**Task description**
Take the records below and set down exactly the lines from the one with "right eye: (173, 331)" to the one with "left hip: (904, 299)", ends included; do not copy the pictures.

**Records from a data source**
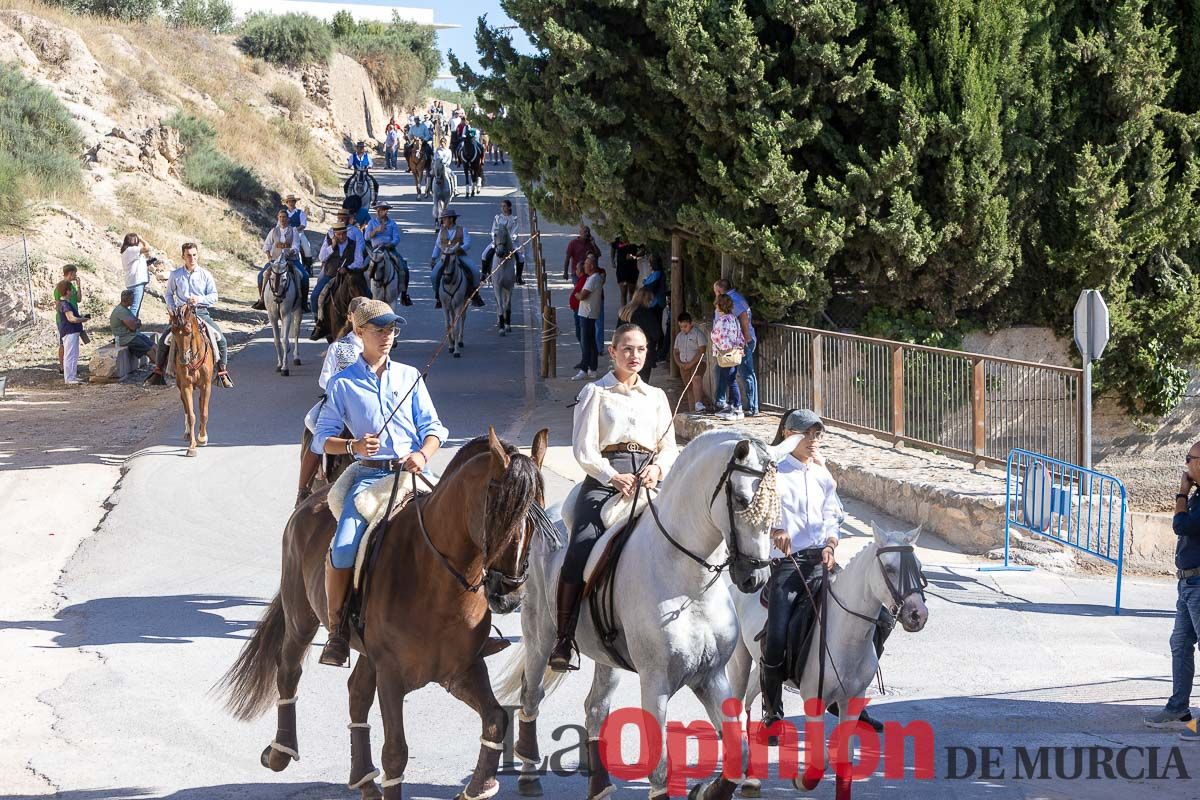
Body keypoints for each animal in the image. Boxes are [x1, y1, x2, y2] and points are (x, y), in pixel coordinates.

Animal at [169, 303, 213, 455]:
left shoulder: (206, 385)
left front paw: (203, 438)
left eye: (188, 331)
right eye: (173, 331)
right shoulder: (186, 386)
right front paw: (192, 446)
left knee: (200, 404)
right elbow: (191, 415)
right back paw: (188, 432)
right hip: (180, 386)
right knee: (186, 408)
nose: (183, 359)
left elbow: (204, 412)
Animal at [220, 429, 552, 800]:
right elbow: (395, 752)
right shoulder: (392, 675)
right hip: (301, 618)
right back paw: (281, 752)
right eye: (499, 508)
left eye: (538, 513)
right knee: (289, 670)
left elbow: (495, 719)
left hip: (367, 653)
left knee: (356, 693)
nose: (509, 592)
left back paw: (364, 780)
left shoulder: (461, 670)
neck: (435, 578)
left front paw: (478, 786)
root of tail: (309, 501)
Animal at [492, 434, 782, 800]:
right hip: (539, 636)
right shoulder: (655, 682)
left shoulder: (711, 676)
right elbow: (659, 767)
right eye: (742, 499)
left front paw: (705, 791)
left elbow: (738, 752)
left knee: (595, 708)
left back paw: (600, 786)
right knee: (531, 695)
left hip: (606, 658)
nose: (755, 578)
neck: (689, 585)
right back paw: (529, 774)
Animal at [720, 515, 926, 796]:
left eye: (918, 566)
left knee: (752, 699)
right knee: (740, 709)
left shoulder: (852, 701)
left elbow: (845, 764)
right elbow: (821, 761)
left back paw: (752, 777)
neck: (845, 636)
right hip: (740, 661)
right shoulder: (813, 700)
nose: (918, 615)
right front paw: (800, 779)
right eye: (891, 568)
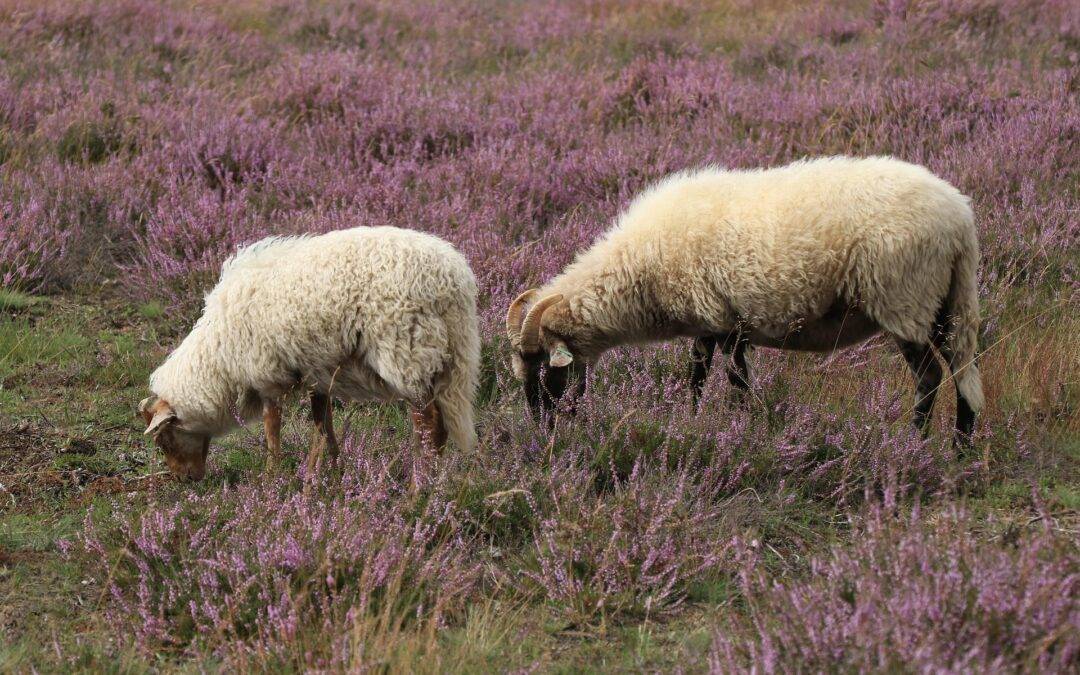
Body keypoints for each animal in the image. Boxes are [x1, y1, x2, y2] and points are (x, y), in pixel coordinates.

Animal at [139, 226, 480, 480]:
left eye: (164, 440)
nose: (184, 480)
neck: (219, 358)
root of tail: (453, 281)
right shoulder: (319, 374)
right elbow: (324, 425)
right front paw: (334, 472)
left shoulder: (267, 374)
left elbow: (272, 430)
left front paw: (272, 476)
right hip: (447, 360)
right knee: (440, 426)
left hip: (408, 353)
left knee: (428, 425)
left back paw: (419, 487)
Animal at [506, 156, 984, 445]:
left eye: (545, 367)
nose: (543, 431)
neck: (639, 270)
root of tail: (959, 218)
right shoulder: (711, 321)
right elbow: (700, 376)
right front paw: (695, 421)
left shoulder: (726, 320)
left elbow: (731, 380)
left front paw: (736, 429)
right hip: (947, 300)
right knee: (964, 373)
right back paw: (959, 447)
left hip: (904, 299)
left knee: (928, 377)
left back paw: (914, 443)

**Answer box**
right eye: (173, 331)
right shoulder: (186, 386)
right front paw: (192, 446)
left knee: (200, 404)
right elbow: (191, 415)
right back paw: (188, 432)
right hip: (180, 386)
right knee: (186, 408)
nose: (183, 359)
left elbow: (204, 412)
Animal at [220, 429, 552, 800]:
right elbow: (395, 752)
right shoulder: (392, 675)
right hip: (301, 618)
right back paw: (281, 752)
right eye: (499, 508)
left eye: (538, 513)
right knee: (289, 670)
left elbow: (495, 719)
left hip: (367, 653)
left knee: (356, 693)
nose: (509, 592)
left back paw: (364, 780)
left shoulder: (461, 670)
neck: (435, 578)
left front paw: (478, 786)
root of tail: (309, 501)
Animal at [492, 434, 782, 800]:
right hip: (539, 636)
right shoulder: (655, 682)
left shoulder: (711, 676)
right elbow: (659, 767)
right eye: (742, 499)
left front paw: (705, 791)
left elbow: (738, 752)
left knee: (595, 708)
left back paw: (600, 786)
right knee: (531, 695)
left hip: (606, 658)
nose: (755, 578)
neck: (689, 585)
right back paw: (529, 774)
Animal at [720, 515, 926, 796]:
left eye: (918, 566)
left knee: (752, 699)
right knee: (740, 709)
left shoulder: (852, 701)
left elbow: (845, 764)
right elbow: (821, 761)
left back paw: (752, 777)
neck: (845, 636)
right hip: (740, 661)
right shoulder: (813, 700)
nose: (918, 615)
right front paw: (800, 779)
right eye: (891, 568)
Body keypoints for each animal in the image. Boxes are [x1, y1, x2, y2] and points are (x, y), in pixel coordinates.

Animal at [139, 226, 480, 480]:
left eye: (164, 440)
nose: (184, 480)
neck: (219, 358)
root of tail: (453, 281)
right shoulder: (319, 374)
right elbow: (324, 425)
right front paw: (334, 472)
left shoulder: (267, 374)
left elbow: (272, 430)
left front paw: (272, 476)
right hip: (447, 360)
right knee: (440, 426)
left hip: (408, 353)
left knee: (428, 425)
left back paw: (419, 487)
Animal at [506, 156, 984, 445]:
left eye: (545, 367)
nose: (543, 431)
neck: (639, 270)
root of tail: (959, 218)
right shoulder: (711, 321)
right elbow: (700, 376)
right front paw: (695, 421)
left shoulder: (726, 320)
left elbow: (731, 380)
left front paw: (736, 429)
right hip: (947, 300)
right knee: (964, 373)
right back paw: (959, 447)
left hip: (904, 299)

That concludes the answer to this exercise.